Oct 2 (Reuters) – Venezuela’s oil exports in September topped 800,000 barrels per day (bpd), the second highest monthly average this year, as state-run oil firm PDVSA and its joint ventures recovered output, particularly in the Orinoco Belt.  Venezuela has been increasing overall crude production and exports this year, but with volatile swings from month to month amid recurring power outages, maintenance problems and a lack of investment to expand output.  

In September, PDVSA and its partners shipped an average 812,000 bpd of crude and fuel mainly to China, directly and through trans-shipments hubs. Chevron’s (CVX.N) exports of Venezuelan oil to the U.S. last month slipped to some 145,000 bpd, from 147,000 bpd in August, according to PDVSA’s documents and LSEG tanker tracking data. Chevron last November obtained a U.S. license to expand its four joint venture operations, which has allowed it to consistently increase output this year.

The U.S. producer next year hopes to expand its ventures’ combined output to 200,000 bpd through a fresh drilling campaign.  September’s export gains mainly were fueled by higher production and processing of extra heavy crude in the country’s main oil region, the Orinoco Belt, where outages had interrupted crude blending in August, the documents showed.

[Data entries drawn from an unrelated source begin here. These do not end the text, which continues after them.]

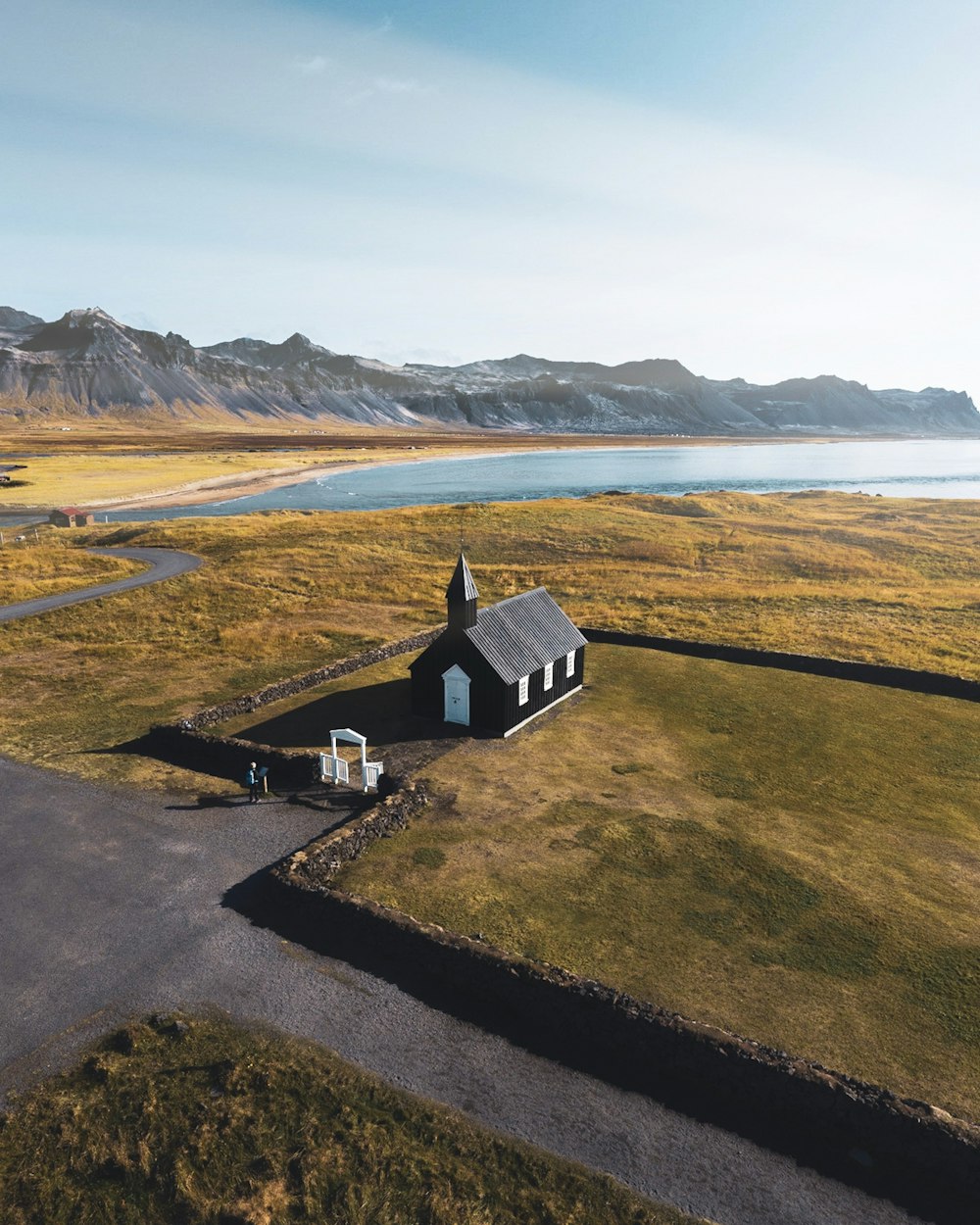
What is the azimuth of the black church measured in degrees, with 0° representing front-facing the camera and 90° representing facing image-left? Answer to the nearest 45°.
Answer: approximately 45°

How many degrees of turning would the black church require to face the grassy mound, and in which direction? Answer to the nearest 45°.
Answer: approximately 45° to its left

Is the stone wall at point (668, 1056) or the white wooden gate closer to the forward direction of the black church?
the white wooden gate

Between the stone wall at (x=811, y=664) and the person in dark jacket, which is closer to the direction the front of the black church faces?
the person in dark jacket

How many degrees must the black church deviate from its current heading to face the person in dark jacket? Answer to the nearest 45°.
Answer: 0° — it already faces them

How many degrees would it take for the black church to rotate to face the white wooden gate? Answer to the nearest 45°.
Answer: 0° — it already faces it

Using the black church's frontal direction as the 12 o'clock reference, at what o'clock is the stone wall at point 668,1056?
The stone wall is roughly at 10 o'clock from the black church.

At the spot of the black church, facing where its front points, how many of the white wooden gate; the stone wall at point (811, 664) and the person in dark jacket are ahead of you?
2
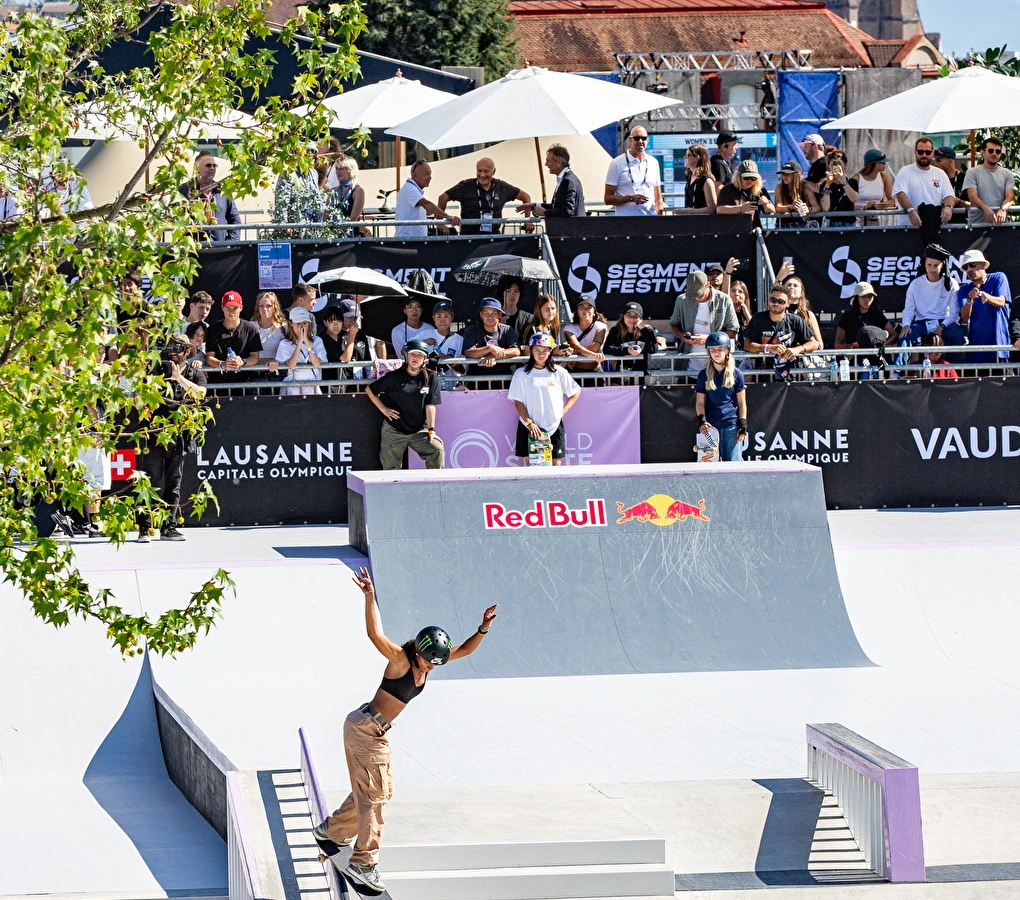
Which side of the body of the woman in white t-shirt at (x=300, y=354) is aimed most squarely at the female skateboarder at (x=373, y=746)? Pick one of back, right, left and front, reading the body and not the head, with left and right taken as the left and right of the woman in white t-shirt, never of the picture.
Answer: front

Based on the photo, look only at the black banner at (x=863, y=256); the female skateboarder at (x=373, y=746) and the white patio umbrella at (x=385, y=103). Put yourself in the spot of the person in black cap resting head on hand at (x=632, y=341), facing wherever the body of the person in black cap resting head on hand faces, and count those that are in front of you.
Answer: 1

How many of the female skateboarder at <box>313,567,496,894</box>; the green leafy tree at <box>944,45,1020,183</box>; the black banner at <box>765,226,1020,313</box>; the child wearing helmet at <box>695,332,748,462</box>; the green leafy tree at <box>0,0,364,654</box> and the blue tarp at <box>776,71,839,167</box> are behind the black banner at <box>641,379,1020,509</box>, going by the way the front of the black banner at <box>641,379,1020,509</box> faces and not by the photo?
3

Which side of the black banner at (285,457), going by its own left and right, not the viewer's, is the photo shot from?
front

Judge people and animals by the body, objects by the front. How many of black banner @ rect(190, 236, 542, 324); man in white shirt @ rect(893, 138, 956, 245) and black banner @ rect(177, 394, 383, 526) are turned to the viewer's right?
0

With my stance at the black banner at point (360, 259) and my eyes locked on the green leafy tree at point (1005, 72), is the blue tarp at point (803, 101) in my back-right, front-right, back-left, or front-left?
front-left

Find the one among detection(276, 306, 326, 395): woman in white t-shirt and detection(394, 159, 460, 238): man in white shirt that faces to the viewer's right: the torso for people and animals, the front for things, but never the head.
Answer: the man in white shirt

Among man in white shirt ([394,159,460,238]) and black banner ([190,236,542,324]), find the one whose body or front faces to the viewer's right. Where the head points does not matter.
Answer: the man in white shirt

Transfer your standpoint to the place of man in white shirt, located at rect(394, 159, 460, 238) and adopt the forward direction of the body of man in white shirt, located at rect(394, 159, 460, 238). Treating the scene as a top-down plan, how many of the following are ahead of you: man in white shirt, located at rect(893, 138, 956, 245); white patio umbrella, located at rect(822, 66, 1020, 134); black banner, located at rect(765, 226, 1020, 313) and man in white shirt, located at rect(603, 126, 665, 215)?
4

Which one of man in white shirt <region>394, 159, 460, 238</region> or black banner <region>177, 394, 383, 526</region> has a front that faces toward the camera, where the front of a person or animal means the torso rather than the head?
the black banner

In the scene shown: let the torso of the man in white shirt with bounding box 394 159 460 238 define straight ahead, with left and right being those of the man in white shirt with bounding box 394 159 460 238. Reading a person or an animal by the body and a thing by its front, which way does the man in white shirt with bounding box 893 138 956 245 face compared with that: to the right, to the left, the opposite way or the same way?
to the right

However, the higher exports reduced PDVSA inventories of its flagship export crude grade – Merey 16 – at the end of the month, according to one of the documents, which could limit exports in coming months.  The OPEC country reported crude output of 820,000 bpd in August, above the 810,000 bpd it produced in July, for an accumulated average of some 785,000 bpd so far this year.  Venezuela increased exports to its top political ally, Cuba, to some 86,000 bpd pf crude, fuel oil, gas oil and gasoline, from 65,000 bpd in August. Cuba has suffered from fuel shortages and last week announced the possibility of blackouts amid low fuel inventories to run its power plants. The South American nation also discharged imports of Iranian crude and U.S. heavy naphtha between late August and September, key for refining and crude blending operations at the Orinoco.